SET OF TASKS:
#1 How would you sum up the passage on individualism in two sentences?
#2 Which people does the passage on individualism name, counting its header lines as well as its body?
#3 Can you carry the passage on individualism on from its final sentence with one more paragraph?

EXCERPT TO READ:
━━━━━━━━

Manuel Devaldes
Source: La Brochure mensuelle;
Translated: for Marxists.org by Mitchell Abidor.
As he is understood by individualist philosophy, the individual – potential capacity for uniqueness and autonomy – is not an entity, a metaphysical formula: it is a living reality. It is not, as Fichte believed in criticizing Stirner’s “unique,” a mystical, abstract self, whose ridiculous and harmful cult would arrive at the negation of sociability, which is an innate quality in man and which engenders moral needs which must be satisfied under penalty of suffering.
With this peculiar religious character individualism would be nothing but a stupid systematic isolation, as well as a barbarous and incessant struggle in which man would lose every ancestral acquisition and any possibility of progress. The cult of this abstract Self would engender slavery, in the same way that from the cult of the Citizen Positivism: Man [1] – is born modern servitude, characterized by the associationist and solidarist constraints of current society that the State imposes on individuals.

━━━━━━━━

Dataset entries:
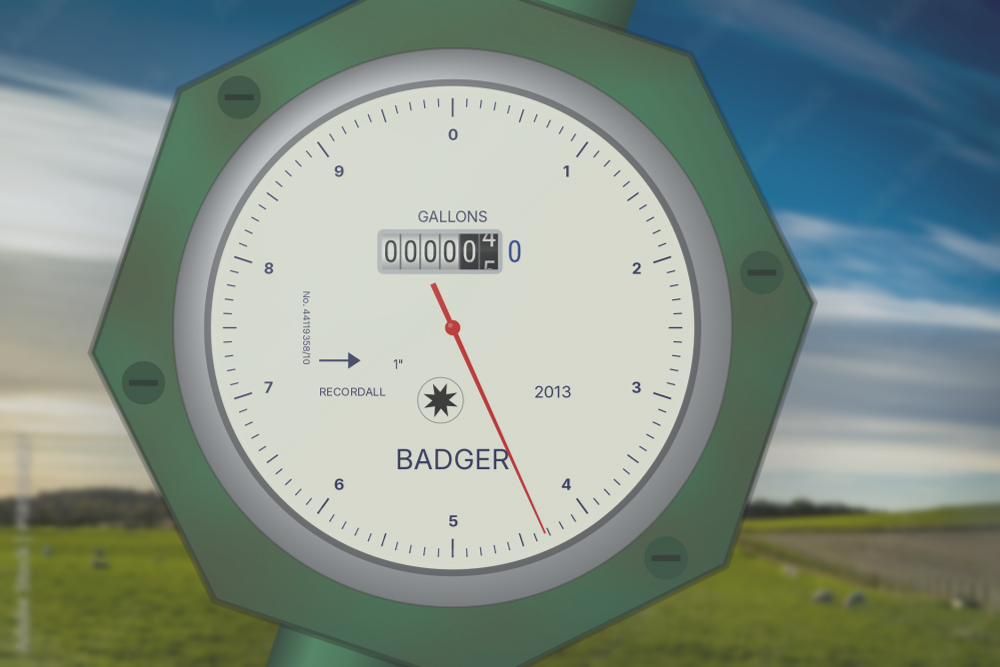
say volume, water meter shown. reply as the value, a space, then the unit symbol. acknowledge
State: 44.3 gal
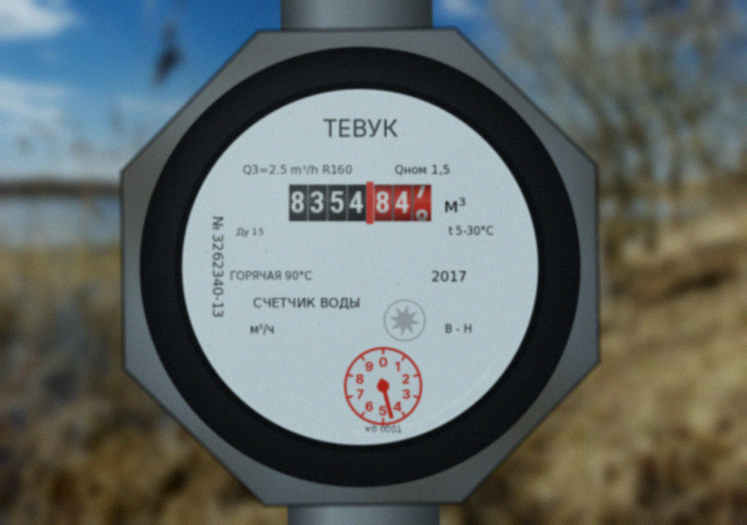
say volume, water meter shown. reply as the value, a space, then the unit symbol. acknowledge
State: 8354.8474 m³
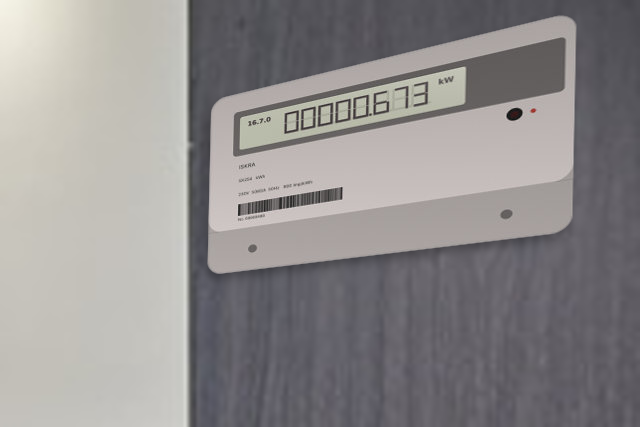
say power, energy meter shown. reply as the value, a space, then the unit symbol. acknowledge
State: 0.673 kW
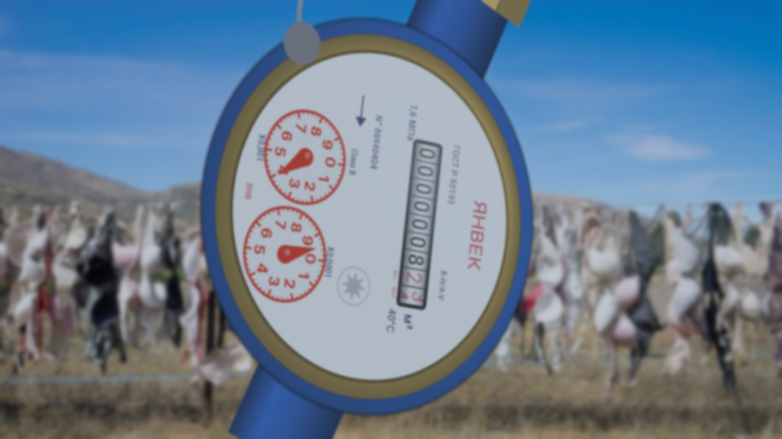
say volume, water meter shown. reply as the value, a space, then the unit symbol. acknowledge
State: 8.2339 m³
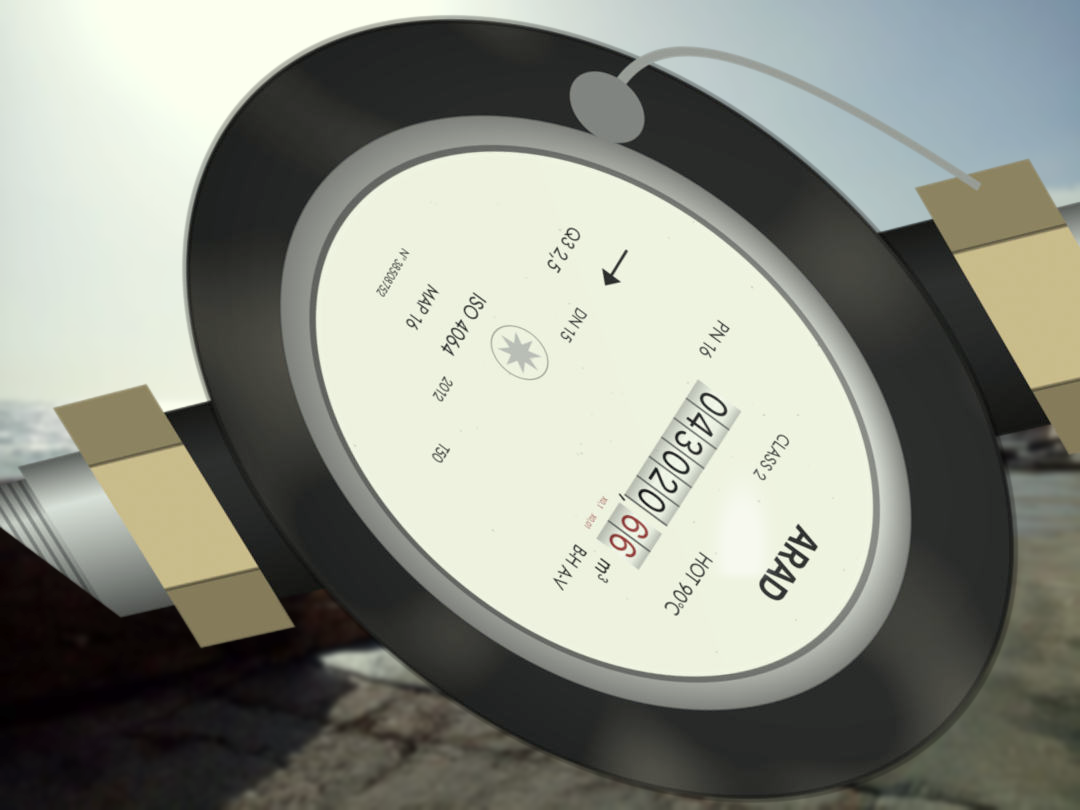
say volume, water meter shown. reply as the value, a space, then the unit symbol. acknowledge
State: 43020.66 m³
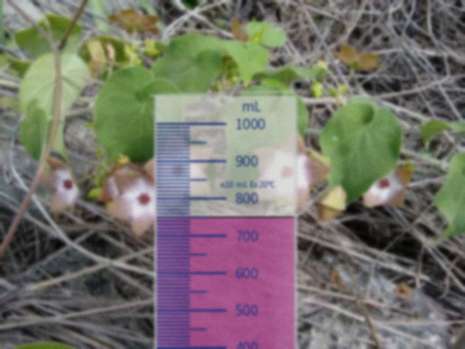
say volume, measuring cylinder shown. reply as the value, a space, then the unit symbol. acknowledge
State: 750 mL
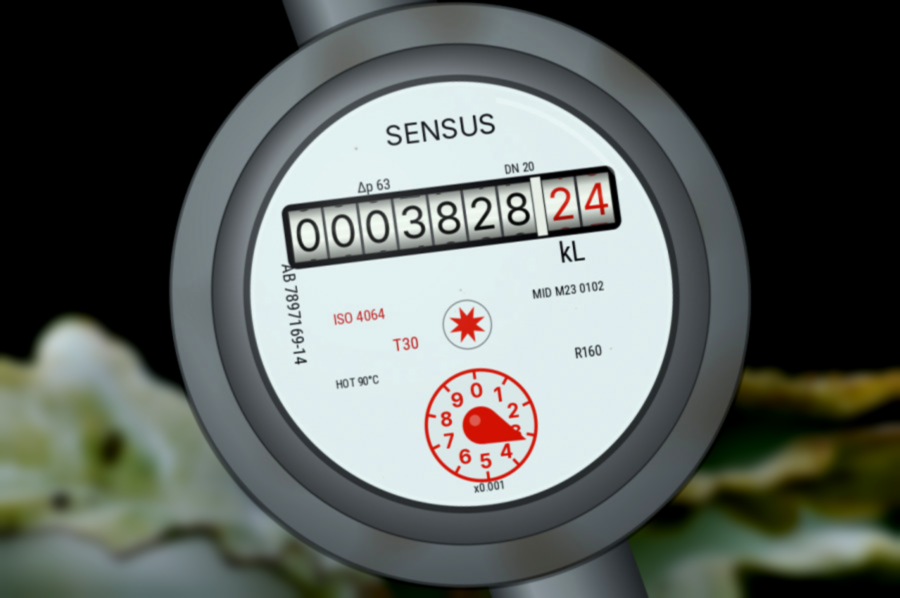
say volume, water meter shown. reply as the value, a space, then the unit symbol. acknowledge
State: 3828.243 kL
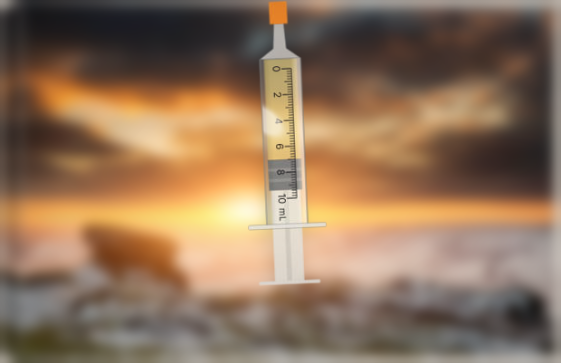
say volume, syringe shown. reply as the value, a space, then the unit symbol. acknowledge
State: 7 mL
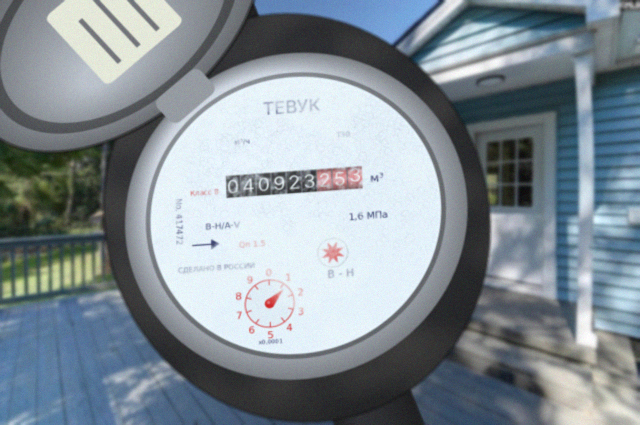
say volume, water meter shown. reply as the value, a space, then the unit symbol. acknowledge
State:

━━━━━━━━

EXPECTED RESPONSES:
#1 The passage holds that individualist philosophy sees the individual as a living reality, not as the mystical, abstract self that Fichte found in Stirner's "unique," whose cult would deny man's innate sociability. If individualism took on that religious character, it would become stupid systematic isolation and incessant struggle, and the cult of this abstract Self would engender slavery.

#2 Manuel Devaldes, Mitchell Abidor, Fichte, Stirner

#3
To be sure, the individualist self is not an abstraction, a spiritual principle, an idea. It is the corporeal self with all of its attributes: appetites, needs, passions, interests, strengths, thoughts, etc. It isn’t the ideal Self, it is me, you, him – precise realities. In this way individualist philosophy bends itself to all individual variations, the latter having as motive the interest the individual attaches to facts and things and as the regulator of the strength he disposes of. For this very reason it establishes a natural harmony, truer and more durable than the factitious and entirely superficial harmony owed to religions, to dogmatic moralities and laws, to the forces of ruse, and armies, to the police, penal colonies and gallows, and to the forces of violence which the authoritarians have at their disposal.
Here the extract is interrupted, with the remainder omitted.